第353話 新入生たち


 今目の前で起こっている現象は、何だというのか。

 カサンドラは刹那の間に、解脱しそうになった魂を己の内に戻し押し籠めた。


 ここで放心状態になっているのは、絶対に良くない!


 周囲の驚きの声が耳に届くや否や、カサンドラは両手を机の上に置いて――すっくと立ちあがった。

 顔色を失い、笑顔は引きつっていたに違いない。


「まぁ、王子。おはようございます。

 わたくしにご用事ですか?

 では教室の外でお話を伺っても宜しいでしょうか」


 ホホホ、と。

 カサンドラは王子の反応を待たず、そのまま教室後方の扉から速やかに廊下に出ることにした。背後から視線が突き刺さって痛い。
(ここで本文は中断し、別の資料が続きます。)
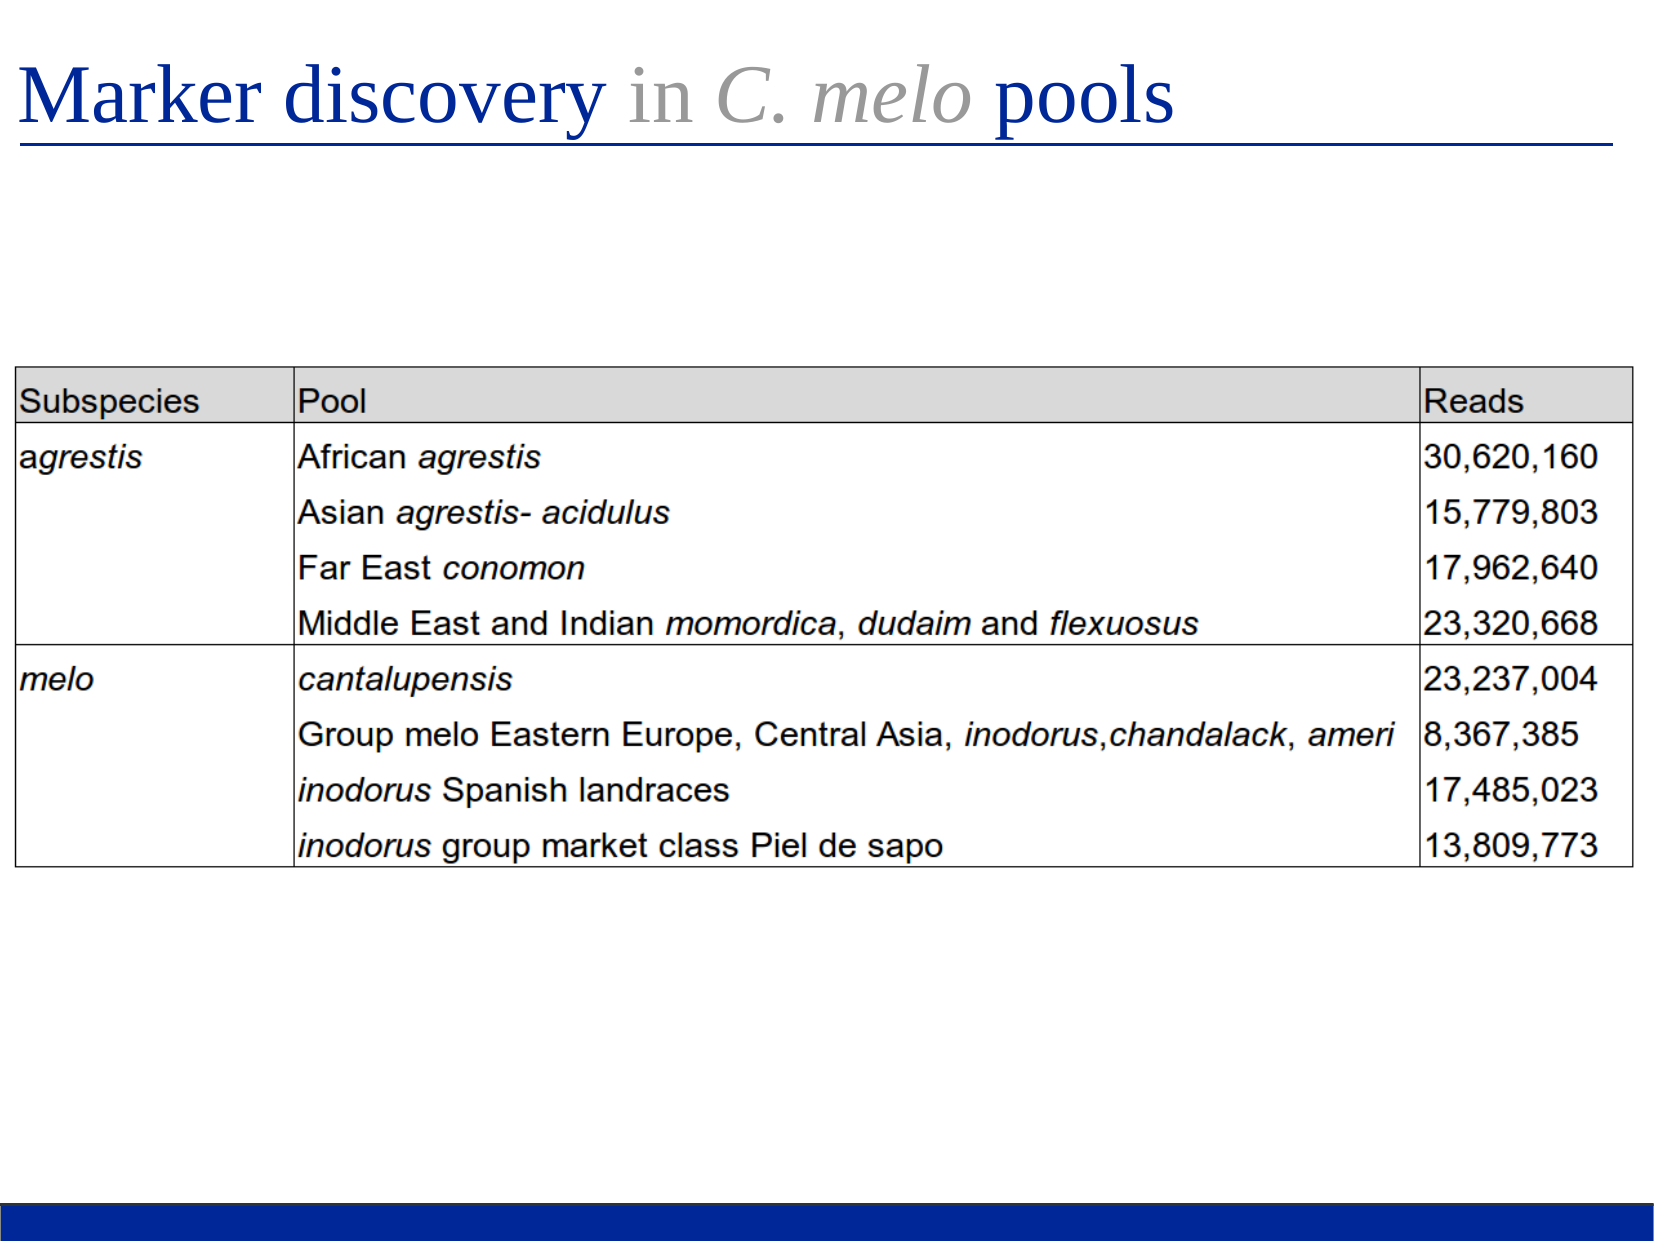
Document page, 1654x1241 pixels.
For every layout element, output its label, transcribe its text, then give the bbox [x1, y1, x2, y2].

title Marker discovery in C. melo pools [17, 0, 1589, 198]
picture [6, 360, 1640, 874]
 完全に混乱して視界がぐるぐる回っていたので、果たして王子に言葉が伝わったのかどうか、ついて来てくれたのかどうかも定かではない。

 ただただ、信じられないものを見るかのような強い注目、視線に耐えられなかった。


 王子は常日頃大勢から注目を受けることに慣れているのかもしれない。

 だがカサンドラは、今まで彼らの輝きの影の中に紛れていたような状態なので……急に注目の対象となることに全く慣れてはいなかった。


 ふらふらな足取りで、二階の廊下に設置された窓まで歩く。

 窓は開いており、外気に触れるよう桟を片手で掴む。反対の手で心臓の辺りを添え、少し前屈みになって収まらない動悸と格闘しているカサンドラ。


「キャシー、どうかしたのかな?」


 カサンドラについてきた王子が、全く状況が分かっていないと言ったきょとんとした様子で首を傾げているではないか。

 その仕草の一つをとっても見惚れるくらい綺麗ではあるのだけど。

 今この時ばかりは、動揺の方が勝っていた。


「王子、申し訳ございません。

 急に……お声をかけていただき、混乱してしまいまして。

 あの、何かわたくしに御用がお有りでしたでしょうか」


「……?

 君がそんなに驚いている理由が分からないのだけど」


 彼の方が、少し驚いた様子でこちらを見つめる。

 口元に手を添え、何か思案している素振りを見せるのみだ。


「私は自分の婚約者に挨拶をしただけだ。

 どうして君が慌てる必要が?」


 至って真剣な表情。彼はあの教室の中で湧き上がったどよめきに気づいていないのだろうか。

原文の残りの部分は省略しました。